What is expected.
Please output the data below as a numbered list without blank lines, starting at the line that contains "scientific name: Limenitis archippus" and ending at the last line of the data.

Data records.

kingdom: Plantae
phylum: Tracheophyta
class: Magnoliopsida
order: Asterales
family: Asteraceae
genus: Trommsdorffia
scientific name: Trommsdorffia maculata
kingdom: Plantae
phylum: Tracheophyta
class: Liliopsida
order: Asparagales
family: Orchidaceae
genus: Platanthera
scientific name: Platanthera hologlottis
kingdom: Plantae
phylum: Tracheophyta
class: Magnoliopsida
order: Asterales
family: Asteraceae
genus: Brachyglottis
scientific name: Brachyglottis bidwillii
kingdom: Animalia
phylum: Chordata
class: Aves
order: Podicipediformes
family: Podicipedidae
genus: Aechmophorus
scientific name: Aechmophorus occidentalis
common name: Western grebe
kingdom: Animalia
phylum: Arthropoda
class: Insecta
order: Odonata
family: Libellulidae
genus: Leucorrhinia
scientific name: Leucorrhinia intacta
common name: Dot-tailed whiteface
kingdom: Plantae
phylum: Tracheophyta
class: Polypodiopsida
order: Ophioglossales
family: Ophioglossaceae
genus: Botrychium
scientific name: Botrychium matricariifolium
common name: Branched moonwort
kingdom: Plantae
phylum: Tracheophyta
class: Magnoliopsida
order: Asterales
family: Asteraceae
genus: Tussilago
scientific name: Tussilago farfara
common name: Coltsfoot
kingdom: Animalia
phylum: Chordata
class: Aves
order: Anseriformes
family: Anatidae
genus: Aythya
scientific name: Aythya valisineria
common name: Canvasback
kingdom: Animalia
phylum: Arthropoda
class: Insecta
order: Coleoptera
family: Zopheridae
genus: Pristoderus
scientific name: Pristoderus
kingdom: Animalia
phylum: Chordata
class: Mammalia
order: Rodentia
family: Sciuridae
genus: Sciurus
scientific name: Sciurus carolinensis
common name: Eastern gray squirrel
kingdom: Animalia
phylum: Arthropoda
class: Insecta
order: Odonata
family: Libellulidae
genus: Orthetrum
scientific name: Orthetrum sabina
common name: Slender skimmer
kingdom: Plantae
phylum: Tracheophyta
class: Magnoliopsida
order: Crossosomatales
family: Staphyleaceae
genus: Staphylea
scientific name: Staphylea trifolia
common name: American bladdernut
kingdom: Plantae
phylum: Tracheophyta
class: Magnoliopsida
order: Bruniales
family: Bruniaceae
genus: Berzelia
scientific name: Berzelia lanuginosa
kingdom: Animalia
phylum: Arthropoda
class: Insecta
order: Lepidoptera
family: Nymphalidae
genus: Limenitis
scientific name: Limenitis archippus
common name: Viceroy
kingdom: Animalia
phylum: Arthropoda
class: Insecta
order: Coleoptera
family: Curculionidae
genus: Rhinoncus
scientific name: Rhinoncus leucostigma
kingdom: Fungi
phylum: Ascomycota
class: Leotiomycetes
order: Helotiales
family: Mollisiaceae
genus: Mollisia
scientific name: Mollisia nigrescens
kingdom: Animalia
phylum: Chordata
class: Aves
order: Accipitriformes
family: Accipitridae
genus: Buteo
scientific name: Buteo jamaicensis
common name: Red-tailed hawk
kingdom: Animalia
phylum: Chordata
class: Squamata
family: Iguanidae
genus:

Final result.
1. scientific name: Limenitis archippus
2. common name: Viceroy
3. kingdom: Animalia
4. phylum: Arthropoda
5. class: Insecta
6. order: Coleoptera
7. family: Curculionidae
8. genus: Rhinoncus
9. scientific name: Rhinoncus leucostigma
10. kingdom: Fungi
11. phylum: Ascomycota
12. class: Leotiomycetes
13. order: Helotiales
14. family: Mollisiaceae
15. genus: Mollisia
16. scientific name: Mollisia nigrescens
17. kingdom: Animalia
18. phylum: Chordata
19. class: Aves
20. order: Accipitriformes
21. family: Accipitridae
22. genus: Buteo
23. scientific name: Buteo jamaicensis
24. common name: Red-tailed hawk
25. kingdom: Animalia
26. phylum: Chordata
27. class: Squamata
28. family: Iguanidae
29. genus:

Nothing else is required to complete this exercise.